> [Excerpts from a dataset]:
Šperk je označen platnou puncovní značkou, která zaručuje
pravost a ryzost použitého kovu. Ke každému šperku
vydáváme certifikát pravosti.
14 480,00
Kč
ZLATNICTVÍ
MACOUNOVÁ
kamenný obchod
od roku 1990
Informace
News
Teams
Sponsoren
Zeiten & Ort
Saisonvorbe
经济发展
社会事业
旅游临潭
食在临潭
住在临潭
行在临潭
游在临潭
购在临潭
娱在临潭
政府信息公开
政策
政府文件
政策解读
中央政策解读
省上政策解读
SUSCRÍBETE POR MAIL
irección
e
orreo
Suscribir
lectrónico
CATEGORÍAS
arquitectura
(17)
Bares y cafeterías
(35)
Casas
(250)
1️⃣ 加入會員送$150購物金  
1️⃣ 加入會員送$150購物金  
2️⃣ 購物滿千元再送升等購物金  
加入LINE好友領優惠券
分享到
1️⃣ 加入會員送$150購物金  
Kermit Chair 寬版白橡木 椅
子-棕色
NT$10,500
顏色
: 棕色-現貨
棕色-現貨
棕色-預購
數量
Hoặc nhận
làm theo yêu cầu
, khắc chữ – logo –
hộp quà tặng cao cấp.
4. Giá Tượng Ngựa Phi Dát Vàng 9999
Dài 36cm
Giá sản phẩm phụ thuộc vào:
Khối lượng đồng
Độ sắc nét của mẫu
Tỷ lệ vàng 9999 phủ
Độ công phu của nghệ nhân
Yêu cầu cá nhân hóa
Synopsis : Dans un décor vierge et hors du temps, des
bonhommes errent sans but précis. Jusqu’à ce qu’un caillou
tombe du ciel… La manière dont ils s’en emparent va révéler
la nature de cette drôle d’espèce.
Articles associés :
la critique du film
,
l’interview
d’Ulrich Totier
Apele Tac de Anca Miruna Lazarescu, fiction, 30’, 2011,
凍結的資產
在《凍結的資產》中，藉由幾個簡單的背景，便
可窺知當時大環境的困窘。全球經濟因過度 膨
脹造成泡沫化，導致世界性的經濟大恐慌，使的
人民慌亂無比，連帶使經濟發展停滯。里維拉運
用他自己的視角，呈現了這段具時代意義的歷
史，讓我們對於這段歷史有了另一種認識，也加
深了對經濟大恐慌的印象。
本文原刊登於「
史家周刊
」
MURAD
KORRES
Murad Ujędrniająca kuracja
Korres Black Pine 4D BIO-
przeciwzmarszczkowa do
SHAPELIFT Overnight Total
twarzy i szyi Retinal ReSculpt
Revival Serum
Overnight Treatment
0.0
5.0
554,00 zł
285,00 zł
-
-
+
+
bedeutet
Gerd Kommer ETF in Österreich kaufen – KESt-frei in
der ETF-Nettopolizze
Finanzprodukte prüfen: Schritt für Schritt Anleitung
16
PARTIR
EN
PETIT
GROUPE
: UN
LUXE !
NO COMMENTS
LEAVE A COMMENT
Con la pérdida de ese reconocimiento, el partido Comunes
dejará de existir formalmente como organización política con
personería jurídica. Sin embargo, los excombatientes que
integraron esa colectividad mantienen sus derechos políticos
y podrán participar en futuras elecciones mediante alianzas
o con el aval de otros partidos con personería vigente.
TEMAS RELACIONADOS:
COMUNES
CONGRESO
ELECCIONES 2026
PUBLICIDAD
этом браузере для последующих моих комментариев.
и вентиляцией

> [Your objective]: Copy the records above exactly as written.

> [Result of the task]:
Šperk je označen platnou puncovní značkou, která zaručuje
pravost a ryzost použitého kovu. Ke každému šperku
vydáváme certifikát pravosti.
14 480,00
Kč
ZLATNICTVÍ
MACOUNOVÁ
kamenný obchod
od roku 1990
Informace
News
Teams
Sponsoren
Zeiten & Ort
Saisonvorbe
经济发展
社会事业
旅游临潭
食在临潭
住在临潭
行在临潭
游在临潭
购在临潭
娱在临潭
政府信息公开
政策
政府文件
政策解读
中央政策解读
省上政策解读
SUSCRÍBETE POR MAIL
irección
e
orreo
Suscribir
lectrónico
CATEGORÍAS
arquitectura
(17)
Bares y cafeterías
(35)
Casas
(250)
1️⃣ 加入會員送$150購物金  
1️⃣ 加入會員送$150購物金  
2️⃣ 購物滿千元再送升等購物金  
加入LINE好友領優惠券
分享到
1️⃣ 加入會員送$150購物金  
Kermit Chair 寬版白橡木 椅
子-棕色
NT$10,500
顏色
: 棕色-現貨
棕色-現貨
棕色-預購
數量
Hoặc nhận
làm theo yêu cầu
, khắc chữ – logo –
hộp quà tặng cao cấp.
4. Giá Tượng Ngựa Phi Dát Vàng 9999
Dài 36cm
Giá sản phẩm phụ thuộc vào:
Khối lượng đồng
Độ sắc nét của mẫu
Tỷ lệ vàng 9999 phủ
Độ công phu của nghệ nhân
Yêu cầu cá nhân hóa
Synopsis : Dans un décor vierge et hors du temps, des
bonhommes errent sans but précis. Jusqu’à ce qu’un caillou
tombe du ciel… La manière dont ils s’en emparent va révéler
la nature de cette drôle d’espèce.
Articles associés :
la critique du film
,
l’interview
d’Ulrich Totier
Apele Tac de Anca Miruna Lazarescu, fiction, 30’, 2011,
凍結的資產
在《凍結的資產》中，藉由幾個簡單的背景，便
可窺知當時大環境的困窘。全球經濟因過度 膨
脹造成泡沫化，導致世界性的經濟大恐慌，使的
人民慌亂無比，連帶使經濟發展停滯。里維拉運
用他自己的視角，呈現了這段具時代意義的歷
史，讓我們對於這段歷史有了另一種認識，也加
深了對經濟大恐慌的印象。
本文原刊登於「
史家周刊
」
MURAD
KORRES
Murad Ujędrniająca kuracja
Korres Black Pine 4D BIO-
przeciwzmarszczkowa do
SHAPELIFT Overnight Total
twarzy i szyi Retinal ReSculpt
Revival Serum
Overnight Treatment
0.0
5.0
554,00 zł
285,00 zł
-
-
+
+
bedeutet
Gerd Kommer ETF in Österreich kaufen – KESt-frei in
der ETF-Nettopolizze
Finanzprodukte prüfen: Schritt für Schritt Anleitung
16
PARTIR
EN
PETIT
GROUPE
: UN
LUXE !
NO COMMENTS
LEAVE A COMMENT
Con la pérdida de ese reconocimiento, el partido Comunes
dejará de existir formalmente como organización política con
personería jurídica. Sin embargo, los excombatientes que
integraron esa colectividad mantienen sus derechos políticos
y podrán participar en futuras elecciones mediante alianzas
o con el aval de otros partidos con personería vigente.
TEMAS RELACIONADOS:
COMUNES
CONGRESO
ELECCIONES 2026
PUBLICIDAD
этом браузере для последующих моих комментариев.
и вентиляцией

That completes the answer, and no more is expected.